Далеко за полночь слышался дружный смех и жаркие песни буйной «Дружины барсов».

ГЛАВА ДВАДЦАТЬ ТРЕТЬЯ

Ожидали войну, и она началась. Началась внезапно, с неумолимой стремительностью. На юго-восточной черте в знойный 312 год второго периода Хроникона, от рождества Христова 1624, запылал пограничный лес, и птицы, с опаленными крыльями, неумолчно крича, тревожной тучей пронеслись на запад.
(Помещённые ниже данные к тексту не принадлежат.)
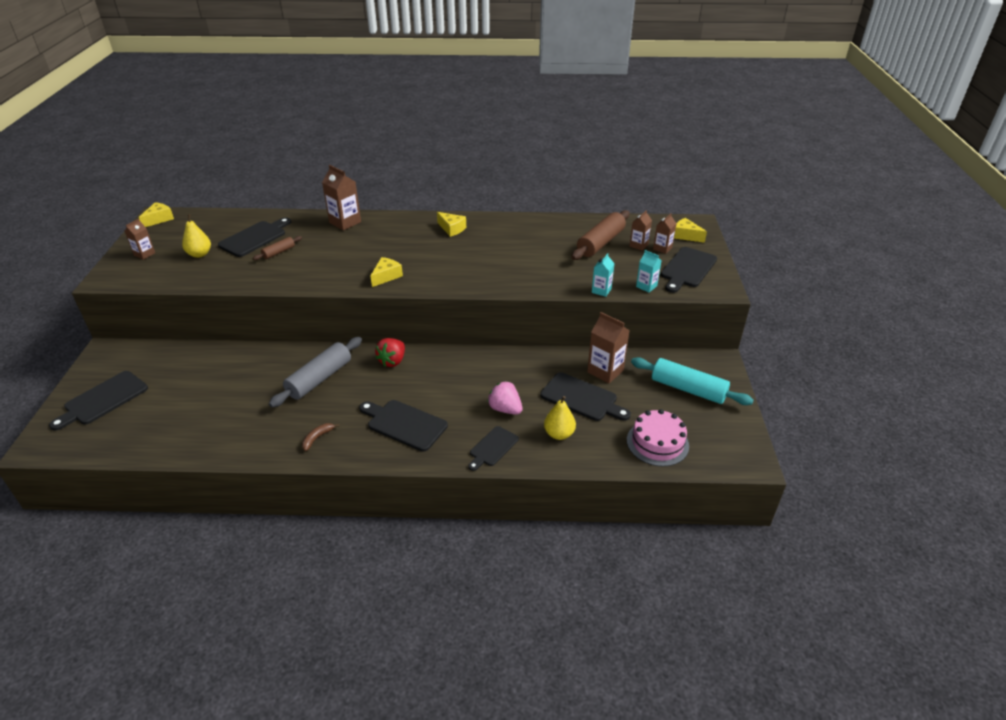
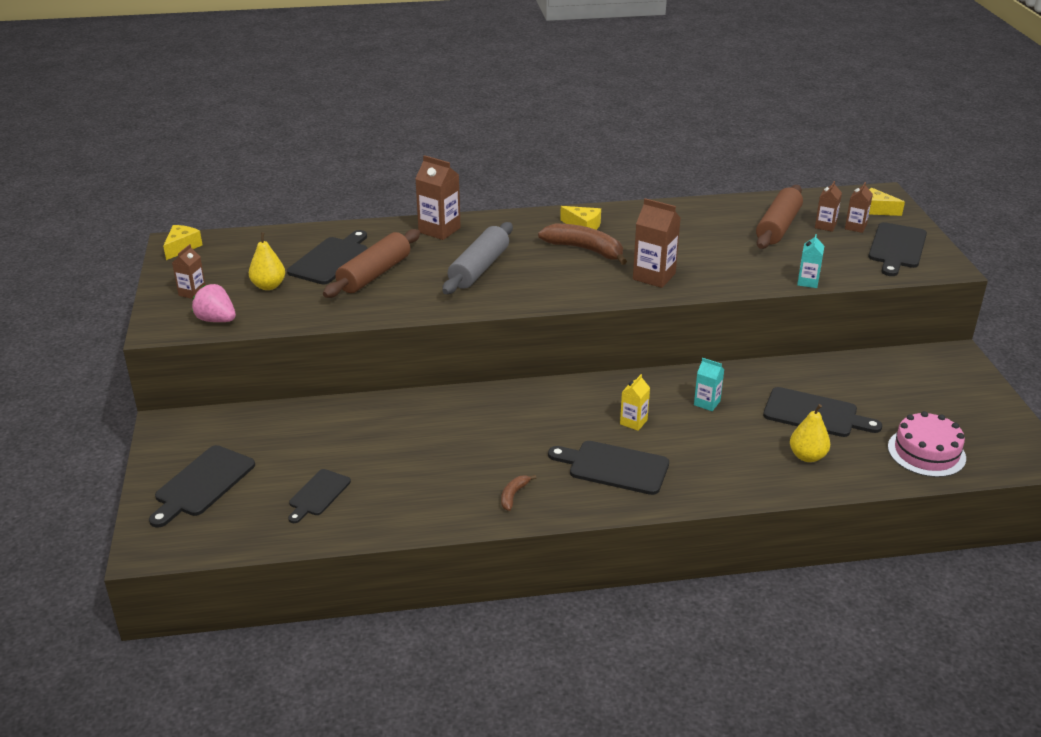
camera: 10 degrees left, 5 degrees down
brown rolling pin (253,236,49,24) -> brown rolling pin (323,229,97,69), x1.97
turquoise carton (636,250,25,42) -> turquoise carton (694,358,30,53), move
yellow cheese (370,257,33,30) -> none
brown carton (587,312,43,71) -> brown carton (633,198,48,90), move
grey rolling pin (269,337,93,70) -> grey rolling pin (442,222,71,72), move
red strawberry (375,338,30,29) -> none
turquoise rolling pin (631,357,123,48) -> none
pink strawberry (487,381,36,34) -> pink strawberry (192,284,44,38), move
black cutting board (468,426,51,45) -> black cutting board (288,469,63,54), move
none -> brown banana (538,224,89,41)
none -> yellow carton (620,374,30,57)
На линии, где сливался край неба с землей, взметнулись столбы желто-бурой пыли, потом показались тысячи верблюдов, коней, повозок.

Иса-хан приближался.

Как и предполагал Саакадзе, Иса-хан через Нахичеванское ханство вышел на равнину между озером Гокча и Шамшадыльскими горами. Введя в заблуждение передовые грузинские дозоры, хан круто повернул в Казахию, пересек Борчало и через Бердуджинский брод ворвался в Сомхетию, к низовьям реки Дебеды. Иса-хан лишь для вида поверил Шадиману: полководца, пожертвовавшего сыном ради своей страны, не так-то легко отстранить от защиты ее.

Желая предупредить возможность неожиданного удара Саакадзе, иранский сардар бросил всю массу своих войск вверх по Алгетскому ущелью, стремясь одним рывком захватить Тбилиси.

Но не учел Иса-хан любви грузинского народа к своей родине. Не учел веры в Моурави. И снова, как тогда в Сурами, бежали, скакали, переплывали реки, перепрыгивали рвы, переползали балки крестьяне, откликнувшиеся на зов Георгия Саакадзе.

Разодранные чохи, спутанные черные бороды, настороженные глаза, зазубренные шашки говорили о суровых нахидурцах.

Сутулые, коренастые атенцы с горящими из-под нависших бровей глазами потрясали пращами.

Тонкие, гибкие урбнисцы в полинялых архалуках, сжимая копья, буйно встряхивали курчавыми головами. Высокие, плотные, с взлохмаченными рыжими бородами сабаратианцы, сверкая холодной голубизной глаз, взмахивали тяжелыми дубинами.

Юркие сомхитари в истоптанных чувяках, в шапочках, задорно торчащих на пышных макушках, размахивали тонкими кинжалами. На черных архалуках, на желтых бешметах, на серых чохах белыми пятнами застыл соленый пот.

От таинственных руин Армази, от шумной Арагви, от пещер Уплисцихе, от ветхого Мцхета, от замкнутого Ацхури с жаждой мести стекались крестьяне на зов Саакадзе.

И еще не учел Иса-хан, что сочетание извилистых ущелий, горных потоков и хребтов делает невозможным развертывание многотысячного войска. Оплошность хана использовал Моурави. В этот тяжелый час народ Картли был с ним. Но и многие из князей не осмелились противоречить Моурави, и было естественно, что голос его вновь звучал как боевая труба. Немедля соединил он картлийские дружины и ополчение со спешно прибывшей кахетинской дружиной царя Теймураза, молниеносно двинул соединенное войско по боковым лесистым ущельям в обход врага и с северных склонов Бендери обрушился на иранский стан…

Ни искусство Иса-хана, ни огромный перевес сил не спасли иранцев от поражения, и они устремились назад к низовьям Алгети, к Красному мосту.